Requirement:
Reproduce all of the data below line for line, changing nothing.

☆ ☆ ☆ ☆

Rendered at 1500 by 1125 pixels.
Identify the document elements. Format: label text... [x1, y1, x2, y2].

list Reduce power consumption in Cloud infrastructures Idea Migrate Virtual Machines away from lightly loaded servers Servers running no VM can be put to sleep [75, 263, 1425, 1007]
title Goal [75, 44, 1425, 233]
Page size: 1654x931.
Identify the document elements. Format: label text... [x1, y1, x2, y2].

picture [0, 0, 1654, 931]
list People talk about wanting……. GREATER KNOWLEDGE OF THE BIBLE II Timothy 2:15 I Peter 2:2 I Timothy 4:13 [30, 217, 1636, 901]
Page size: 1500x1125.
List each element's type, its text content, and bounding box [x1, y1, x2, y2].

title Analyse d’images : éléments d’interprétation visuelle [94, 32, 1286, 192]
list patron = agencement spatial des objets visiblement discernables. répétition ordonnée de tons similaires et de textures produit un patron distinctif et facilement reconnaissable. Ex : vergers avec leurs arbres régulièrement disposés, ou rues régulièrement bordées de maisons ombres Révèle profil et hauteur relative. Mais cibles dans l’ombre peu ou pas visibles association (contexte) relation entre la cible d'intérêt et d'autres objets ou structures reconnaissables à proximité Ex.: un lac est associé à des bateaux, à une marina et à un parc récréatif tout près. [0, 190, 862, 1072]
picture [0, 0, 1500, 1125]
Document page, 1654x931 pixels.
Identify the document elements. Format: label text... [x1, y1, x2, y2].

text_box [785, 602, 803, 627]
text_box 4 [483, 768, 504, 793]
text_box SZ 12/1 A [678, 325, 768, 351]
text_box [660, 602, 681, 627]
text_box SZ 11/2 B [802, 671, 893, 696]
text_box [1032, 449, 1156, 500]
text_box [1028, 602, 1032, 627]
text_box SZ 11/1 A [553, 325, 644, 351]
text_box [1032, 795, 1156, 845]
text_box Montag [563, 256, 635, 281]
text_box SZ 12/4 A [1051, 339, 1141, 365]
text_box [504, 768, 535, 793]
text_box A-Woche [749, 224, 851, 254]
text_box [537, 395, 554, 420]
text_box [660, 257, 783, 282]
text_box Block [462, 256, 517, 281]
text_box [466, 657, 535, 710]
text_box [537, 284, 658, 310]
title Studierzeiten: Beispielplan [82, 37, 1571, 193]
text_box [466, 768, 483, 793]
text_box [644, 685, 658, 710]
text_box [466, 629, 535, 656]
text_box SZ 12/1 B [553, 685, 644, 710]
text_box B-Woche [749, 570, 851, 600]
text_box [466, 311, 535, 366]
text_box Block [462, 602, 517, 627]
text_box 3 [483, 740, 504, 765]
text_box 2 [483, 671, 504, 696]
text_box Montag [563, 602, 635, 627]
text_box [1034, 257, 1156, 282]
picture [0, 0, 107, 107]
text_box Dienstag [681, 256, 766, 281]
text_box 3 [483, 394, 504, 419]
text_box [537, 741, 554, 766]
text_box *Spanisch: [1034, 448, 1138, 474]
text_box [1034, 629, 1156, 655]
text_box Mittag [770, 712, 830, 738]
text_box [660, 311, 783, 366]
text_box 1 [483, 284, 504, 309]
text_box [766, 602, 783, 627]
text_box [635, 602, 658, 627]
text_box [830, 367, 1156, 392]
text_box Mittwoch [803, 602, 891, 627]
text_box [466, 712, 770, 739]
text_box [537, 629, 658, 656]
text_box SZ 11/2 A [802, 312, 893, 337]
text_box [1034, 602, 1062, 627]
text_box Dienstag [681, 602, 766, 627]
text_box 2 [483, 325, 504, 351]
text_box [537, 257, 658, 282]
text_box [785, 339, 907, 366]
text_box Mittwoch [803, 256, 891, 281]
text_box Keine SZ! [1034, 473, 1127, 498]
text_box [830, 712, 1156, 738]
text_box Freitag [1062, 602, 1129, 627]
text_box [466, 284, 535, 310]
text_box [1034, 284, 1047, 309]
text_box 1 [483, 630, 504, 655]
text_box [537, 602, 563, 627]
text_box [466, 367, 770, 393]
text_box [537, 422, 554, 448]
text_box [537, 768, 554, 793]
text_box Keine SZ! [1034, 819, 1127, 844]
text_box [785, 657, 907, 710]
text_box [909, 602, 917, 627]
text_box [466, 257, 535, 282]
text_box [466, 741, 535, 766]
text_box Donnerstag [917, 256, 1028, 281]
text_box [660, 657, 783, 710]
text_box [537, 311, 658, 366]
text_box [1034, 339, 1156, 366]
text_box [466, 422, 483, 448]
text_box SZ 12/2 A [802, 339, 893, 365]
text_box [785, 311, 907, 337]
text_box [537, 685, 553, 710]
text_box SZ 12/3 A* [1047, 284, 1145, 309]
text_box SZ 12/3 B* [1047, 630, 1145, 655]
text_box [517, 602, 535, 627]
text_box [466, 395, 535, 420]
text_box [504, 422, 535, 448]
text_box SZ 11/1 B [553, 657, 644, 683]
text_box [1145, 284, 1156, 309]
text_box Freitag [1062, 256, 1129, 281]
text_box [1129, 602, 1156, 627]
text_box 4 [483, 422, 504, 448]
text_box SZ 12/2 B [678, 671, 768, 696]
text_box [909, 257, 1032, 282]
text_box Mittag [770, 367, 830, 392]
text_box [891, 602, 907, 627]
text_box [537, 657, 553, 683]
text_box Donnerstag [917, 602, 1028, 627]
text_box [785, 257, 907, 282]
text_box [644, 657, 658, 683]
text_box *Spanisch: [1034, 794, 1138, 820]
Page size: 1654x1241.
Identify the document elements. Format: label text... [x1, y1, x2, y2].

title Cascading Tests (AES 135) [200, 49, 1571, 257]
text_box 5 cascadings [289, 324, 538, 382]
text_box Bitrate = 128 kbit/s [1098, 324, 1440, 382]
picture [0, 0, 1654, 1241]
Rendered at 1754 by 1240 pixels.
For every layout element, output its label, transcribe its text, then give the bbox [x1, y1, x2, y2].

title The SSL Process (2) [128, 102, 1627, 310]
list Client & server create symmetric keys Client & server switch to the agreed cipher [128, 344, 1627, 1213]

☆ ☆ ☆ ☆

Answer for the task:
Rendered at 1500 by 1125 pixels.
Identify the document elements. Format: label text... [x1, y1, x2, y2].

list Reduce power consumption in Cloud infrastructures Idea Migrate Virtual Machines away from lightly loaded servers Servers running no VM can be put to sleep [75, 263, 1425, 1007]
title Goal [75, 44, 1425, 233]
Page size: 1654x931.
Identify the document elements. Format: label text... [x1, y1, x2, y2].

picture [0, 0, 1654, 931]
list People talk about wanting……. GREATER KNOWLEDGE OF THE BIBLE II Timothy 2:15 I Peter 2:2 I Timothy 4:13 [30, 217, 1636, 901]
Page size: 1500x1125.
List each element's type, its text content, and bounding box [x1, y1, x2, y2].

title Analyse d’images : éléments d’interprétation visuelle [94, 32, 1286, 192]
list patron = agencement spatial des objets visiblement discernables. répétition ordonnée de tons similaires et de textures produit un patron distinctif et facilement reconnaissable. Ex : vergers avec leurs arbres régulièrement disposés, ou rues régulièrement bordées de maisons ombres Révèle profil et hauteur relative. Mais cibles dans l’ombre peu ou pas visibles association (contexte) relation entre la cible d'intérêt et d'autres objets ou structures reconnaissables à proximité Ex.: un lac est associé à des bateaux, à une marina et à un parc récréatif tout près. [0, 190, 862, 1072]
picture [0, 0, 1500, 1125]
Document page, 1654x931 pixels.
Identify the document elements. Format: label text... [x1, y1, x2, y2].

text_box [785, 602, 803, 627]
text_box 4 [483, 768, 504, 793]
text_box SZ 12/1 A [678, 325, 768, 351]
text_box [660, 602, 681, 627]
text_box SZ 11/2 B [802, 671, 893, 696]
text_box [1032, 449, 1156, 500]
text_box [1028, 602, 1032, 627]
text_box SZ 11/1 A [553, 325, 644, 351]
text_box [1032, 795, 1156, 845]
text_box Montag [563, 256, 635, 281]
text_box SZ 12/4 A [1051, 339, 1141, 365]
text_box [504, 768, 535, 793]
text_box A-Woche [749, 224, 851, 254]
text_box [537, 395, 554, 420]
text_box [660, 257, 783, 282]
text_box Block [462, 256, 517, 281]
text_box [466, 657, 535, 710]
text_box [537, 284, 658, 310]
title Studierzeiten: Beispielplan [82, 37, 1571, 193]
text_box [466, 768, 483, 793]
text_box [644, 685, 658, 710]
text_box [466, 629, 535, 656]
text_box SZ 12/1 B [553, 685, 644, 710]
text_box B-Woche [749, 570, 851, 600]
text_box [466, 311, 535, 366]
text_box Block [462, 602, 517, 627]
text_box 3 [483, 740, 504, 765]
text_box 2 [483, 671, 504, 696]
text_box Montag [563, 602, 635, 627]
text_box [1034, 257, 1156, 282]
picture [0, 0, 107, 107]
text_box Dienstag [681, 256, 766, 281]
text_box 3 [483, 394, 504, 419]
text_box [537, 741, 554, 766]
text_box *Spanisch: [1034, 448, 1138, 474]
text_box [1034, 629, 1156, 655]
text_box Mittag [770, 712, 830, 738]
text_box [660, 311, 783, 366]
text_box 1 [483, 284, 504, 309]
text_box [766, 602, 783, 627]
text_box [635, 602, 658, 627]
text_box [830, 367, 1156, 392]
text_box Mittwoch [803, 602, 891, 627]
text_box [466, 712, 770, 739]
text_box [537, 629, 658, 656]
text_box SZ 11/2 A [802, 312, 893, 337]
text_box [1034, 602, 1062, 627]
text_box Dienstag [681, 602, 766, 627]
text_box 2 [483, 325, 504, 351]
text_box [537, 257, 658, 282]
text_box [785, 339, 907, 366]
text_box Mittwoch [803, 256, 891, 281]
text_box Keine SZ! [1034, 473, 1127, 498]
text_box [830, 712, 1156, 738]
text_box Freitag [1062, 602, 1129, 627]
text_box [466, 284, 535, 310]
text_box [1034, 284, 1047, 309]
text_box 1 [483, 630, 504, 655]
text_box [537, 602, 563, 627]
text_box [466, 367, 770, 393]
text_box [537, 422, 554, 448]
text_box [537, 768, 554, 793]
text_box Keine SZ! [1034, 819, 1127, 844]
text_box [785, 657, 907, 710]
text_box [909, 602, 917, 627]
text_box [466, 257, 535, 282]
text_box [466, 741, 535, 766]
text_box Donnerstag [917, 256, 1028, 281]
text_box [660, 657, 783, 710]
text_box [537, 311, 658, 366]
text_box [1034, 339, 1156, 366]
text_box [466, 422, 483, 448]
text_box SZ 12/2 A [802, 339, 893, 365]
text_box [785, 311, 907, 337]
text_box [537, 685, 553, 710]
text_box SZ 12/3 A* [1047, 284, 1145, 309]
text_box SZ 12/3 B* [1047, 630, 1145, 655]
text_box [517, 602, 535, 627]
text_box [466, 395, 535, 420]
text_box [504, 422, 535, 448]
text_box SZ 11/1 B [553, 657, 644, 683]
text_box [1145, 284, 1156, 309]
text_box Freitag [1062, 256, 1129, 281]
text_box [1129, 602, 1156, 627]
text_box 4 [483, 422, 504, 448]
text_box SZ 12/2 B [678, 671, 768, 696]
text_box [909, 257, 1032, 282]
text_box Mittag [770, 367, 830, 392]
text_box [891, 602, 907, 627]
text_box [537, 657, 553, 683]
text_box Donnerstag [917, 602, 1028, 627]
text_box [785, 257, 907, 282]
text_box [644, 657, 658, 683]
text_box *Spanisch: [1034, 794, 1138, 820]
Page size: 1654x1241.
Identify the document elements. Format: label text... [x1, y1, x2, y2].

title Cascading Tests (AES 135) [200, 49, 1571, 257]
text_box 5 cascadings [289, 324, 538, 382]
text_box Bitrate = 128 kbit/s [1098, 324, 1440, 382]
picture [0, 0, 1654, 1241]
Rendered at 1754 by 1240 pixels.
For every layout element, output its label, transcribe its text, then give the bbox [x1, y1, x2, y2].

title The SSL Process (2) [128, 102, 1627, 310]
list Client & server create symmetric keys Client & server switch to the agreed cipher [128, 344, 1627, 1213]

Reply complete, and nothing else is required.